L’administration Trump a toutefois confronté la Chine sur des questions économiques – les deux pays sont engagés dans une guerre commerciale -, mais n’a presque rien dit à propos des abus généralisés des forces de sécurité chinoises.
« L’ampleur est ahurissante », a dit le sénateur républicain Marco Rubio, à propos des emprisonnements de musulmans. « Cela implique non seulement de l’intimidation pour des raisons politiques, mais également une volonté de priver les gens de leur identité – l’identité ethnique ou religieuse – à une échelle qui pourrait bien ne jamais avoir été constatée depuis le début de l’époque contemporaine.

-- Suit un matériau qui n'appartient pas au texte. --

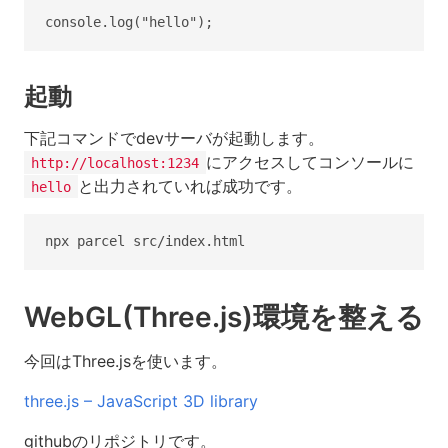
起動
下記コマンドでdevサーバが起動します。
にアクセスしてコンソールに
http://localhost:1234
と出力されていれば成功です。
hello
WebGL(Three.js)環境を整える
今回はThree.jsを使います。
three.js – JavaScript 3D library
githubのリポジトリです。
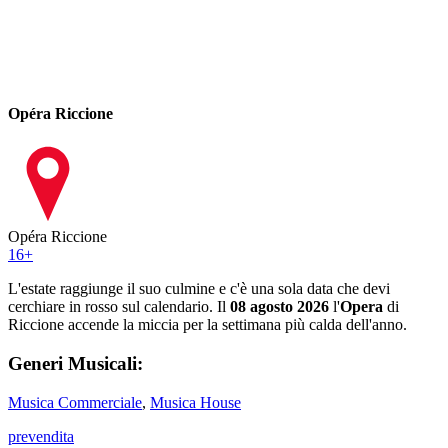
Opéra Riccione
Opéra Riccione
16
+
L'estate raggiunge il suo culmine e c'è una sola data che devi
cerchiare in rosso sul calendario. Il
08 agosto 2026
l'
Opera
di
Riccione accende la miccia per la settimana più calda dell'anno.
Generi Musicali:
Musica Commerciale
,
Musica House
prevendita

Les Ouïghours sont un groupe turcophone qui est majoritairement de confession musulmane sunnite. Avec une population d’environ 11 millions d’habitants, les Ouïghours forment le plus grand groupe ethnique du Xinjiang. Certaines villes et villages qu’ils considèrent comme étant leur terre natale sont vidées, alors que les forces de sécurité déménagent de force plusieurs Ouïghours dans des camps de détention, parfois pour plusieurs mois.
« Terrorisme »
Voilà plusieurs années que des responsables chinois évoquent la nécessité de combattre ce qu’ils définissent comme du terrorisme, des mouvements séparatistes et de l’extrémisme religieux dans le Xinjiang. En 2009, des violences ethniques ont éclaté dans la région. Des forces de sécurité ont mené une vaste répression en réponse, mais la construction des camps, qui contiennent aujourd’hui jusqu’à un million de personnes, n’a pas commencé avant l’arrivé de Chen Quanguo, qui est devenu chef du Parti dans le Xinjiang en août 2016, après un passage par la Région autonome du Tibet.
La demande du Congrès américain, détaillée dans une lettre datée du 28 août, nomme M. Chen parmi les sept responsables chinois qui devraient être sanctionnés.

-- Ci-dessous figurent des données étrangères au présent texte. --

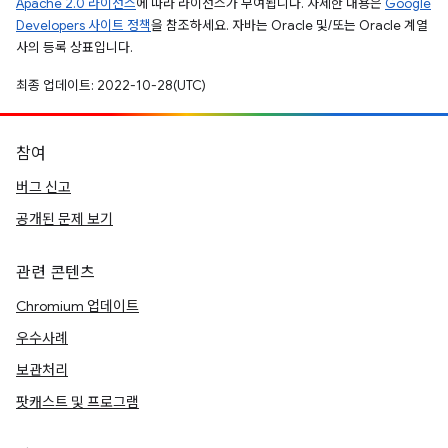
Apache 2.0 라이선스
에 따라 라이선스가 부여됩니다. 자세한 내용은
Google
Developers 사이트 정책
을 참조하세요. 자바는 Oracle 및/또는 Oracle 계열
사의 등록 상표입니다.
최종 업데이트: 2022-10-28(UTC)
참여
버그 신고
공개된 문제 보기
관련 콘텐츠
Chromium 업데이트
우수사례
보관처리
팟캐스트 및 프로그램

À Washington, les responsables s’attaquant à la question des Ouïghours et d’autres musulmans chinois agissent de la sorte dans l’ombre des meurtres en série, des viols et des exils forcés des musulmans rohingyas par l’armée birmane, qui ont débuté au Myanmar en août 2017. Plus de 700 000 Rohingyas ont trouvé refuge au Bangladesh voisin, et vivent dans des conditions de misère.
Certains américains considèrent les actions du gouvernement chinois comme une autre forme du génocide survenu au Myanmar, selon des gens au fait des discussions, et qui ont réclamé l’anonymat.
La question des Ouïghours a été soulevée en juillet lors du premier forum international de niveau ministériel sur la liberté religieuse à l’échelle mondiale, un événement président par le secrétaire d’État américain Mike Pompeo et le vice-président Mike Pence.
Dans une déclaration transmise au New York Times, le département d’État a indiqué que des responsables « étaient fortement troublés par l’accroissement de la répression de la part du gouvernement chinois ».